This is all in New Mexico. I’ve only dealt with eye issues in New Jersey before, so I have no idea if I’m getting jerked around or what.
I’ve previously ordered contacts online, other than the very first initial fitting. I’ve never had a problem doing so; the doctor handed me a copy of prescription willingly.
Today, the guy I saw said he couldn’t give me my prescription. According to him, the type of lenses I wear now are being “phased out for something better”, so he won’t write me a prescription for them (there is a minor, tiny change to the correction as well). He said that he needs to order them, I will need to go down to the office to pick them up, then go back again for an ‘evaluation’ of how the new lenses are working. This is all “State law” by what I was told. They also decided that the exam and the lenses are ‘medically necessary*’ and therefore the insurance company will pay in full. I’m imagining a nightmare scenario where the insurance company disagrees, and I get sent a bill for two more appointments plus the contacts themselves.

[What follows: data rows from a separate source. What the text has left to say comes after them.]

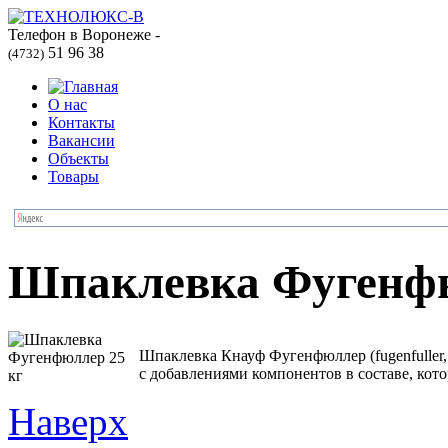
Телефон в Воронеже -
51 96 38
(4732)
О нас
Контакты
Вакансии
Объекты
Товары
Шпаклевка Фугенфю
Шпаклевка Кнауф Фугенфюллер (fugenfuller,
с добавлениями компонентов в составе, кот
Наверх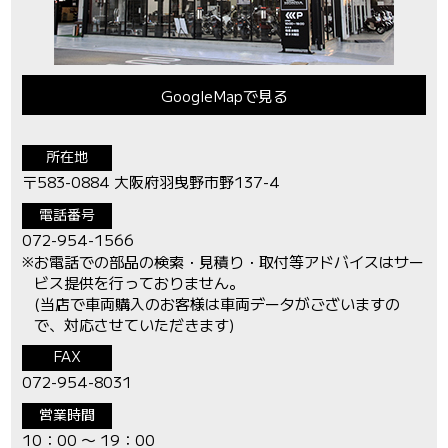
GoogleMapで見る
所在地
〒583-0884 大阪府羽曳野市野137-4
電話番号
072-954-1566
※
お電話での部品の検索・見積り・取付等アドバイスはサー
ビス提供を行っておりません。
(当店で車両購入のお客様は車両データがございますの
で、対応させていただきます)
FAX
072-954-8031
営業時間
10：00 〜 19：00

So basically - I’m deeply skeptical that New Mexico doesn’t want me to get contacts my way; I think the doctor is screwing around. I have no idea how to find out, though: Would this be something in the state statutes or code I could read online? Is there likely to be some overseeing body that can at least verify whether that is the law or not? How do I find out?
This is plausible - I’m very nearsighted, have severe astigmatism, and one eye is very dominant over the other. Contacts correct my vision more than glasses can. I don’t know because the last time I saw an eye doctor and got new lenses, I was seventeen. Up until I was 18 everything was covered in full by insurance as “post-operative care.”*
**I had eye surgery when I was a few months old; it didn’t work and the problem recurred; I had more surgery when I was seven. Sometime in there my parents found I’d fallen into an insurance loophole and were quite content to let it be. It only changed because I stopped being classed as a “pediatric” patient.